Cadmos lui jette un regard terrible, un regard qui pourrait bien le tuer. Il ne veut pas l’entendre, car à force de vouloir s’infiltrer à ce point, il en perd le cheminement de ses propres souvenirs, de ses propres pensées. Alexander Weasley ne le sait peut-être pas, mais le son de sa voix résonne en un millier d’échos dans le crâne du Carrow. La migraine qui lui remonte dans le sinus et qui vient cogner dans ses tempes est un supplice, et ce n’est pas la première fois qu’il le vit.
Il y a longtemps, bien longtemps, il a du passé au fil d’une dague une jeune femme qui pensait elle aussi bien trop fort tous les jours à celui qui viendrait un jour la délivrer. Cassiopée avait eu un peu de pitié, elle avait voulu s’en débarrasser car Danaé représentait plus qu’une ennemie, mais une rivale. Elle captivait Cadmos de tout son être, et c’est tous les jours qu’il descendait dans la dépendance qui faisait face au Manoir. Il la retrouvait, et il passait des heures avec elle, des heures trop longues, trop éreintantes.
Oui Cassiopée sait que toutes ces heures interminables n’ont jamais été du plaisir pour la petite Weasley, mais elle la détestait tellement de se l’accaparer qu’elle lui a tendu le piège le plus mauvais de toute une vie – et de toute une mort, d’ailleurs.
– Ce n'est pas ce que tu voulais, Cadmos ? Que je sois incapable de te sortir de ma tête ?
Le regard du Carrow s’allume. Il a l’impression que c’est une déclaration, et il n’en doute pas une seule seconde.

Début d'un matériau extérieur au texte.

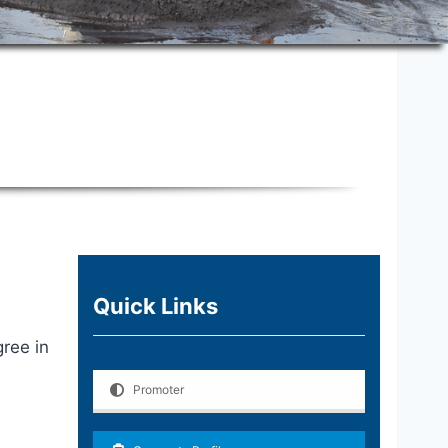
Quick Links
ree in
Promoter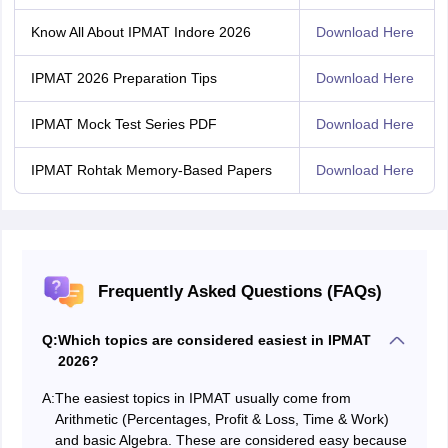
Know All About IPMAT Indore 2026
Download Here
IPMAT 2026 Preparation Tips
Download Here
IPMAT Mock Test Series PDF
Download Here
IPMAT Rohtak Memory-Based Papers
Download Here
Frequently Asked Questions (FAQs)
Q:
Which topics are considered easiest in IPMAT
2026?
A:
The easiest topics in IPMAT usually come from
Arithmetic (Percentages, Profit & Loss, Time & Work)
and basic Algebra. These are considered easy because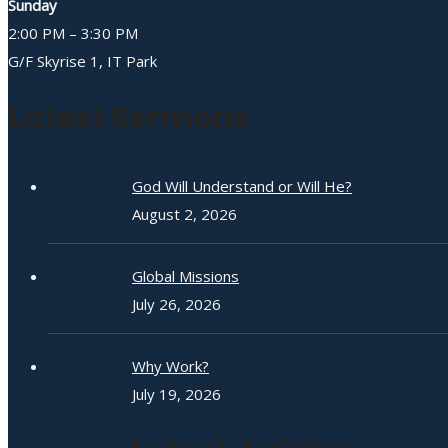
Sunday
2:00 PM – 3:30 PM
G/F Skyrise 1, IT Park
Latest Sermons
God Will Understand or Will He?
August 2, 2026
Global Missions
July 26, 2026
Why Work?
July 19, 2026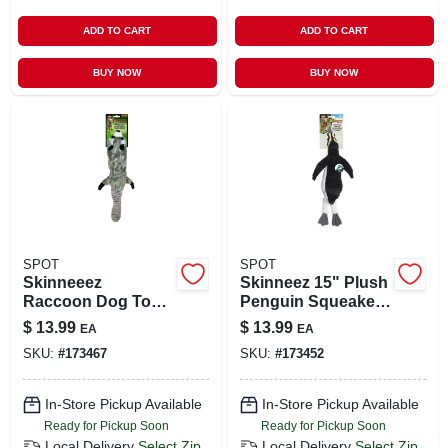
ADD TO CART
ADD TO CART
BUY NOW
BUY NOW
SPOT
SPOT
Skinneeez
Skinneez 15" Plush
Raccoon Dog Toy,
Penguin Squeaker
Stuffing Free, 24 In.
Dog Toy – Durable
$
13.99
$
13.99
EA
EA
& Stuffing-free
SKU:
#
173467
SKU:
#
173452
In-Store Pickup Available
In-Store Pickup Available
Ready for Pickup Soon
Ready for Pickup Soon
Local Delivery
Select Zip
Local Delivery
Select Zip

Malgré la douleur qui remonte dans sa nuque, il a un sourire, mais c’est un sourire qui a faim, un rictus carnassier et sardonique. Ses doigts tremblent. S’il le touche maintenant, c’est sûr il le tuera, comme il a tué cette nuit-là Danaé dans un soubresaut de colère et de haine.
– Ce n'est pas pour ça que tu m'as torturé pendant des semaines ? Que tu as tué ma femme ? Et Benedict ?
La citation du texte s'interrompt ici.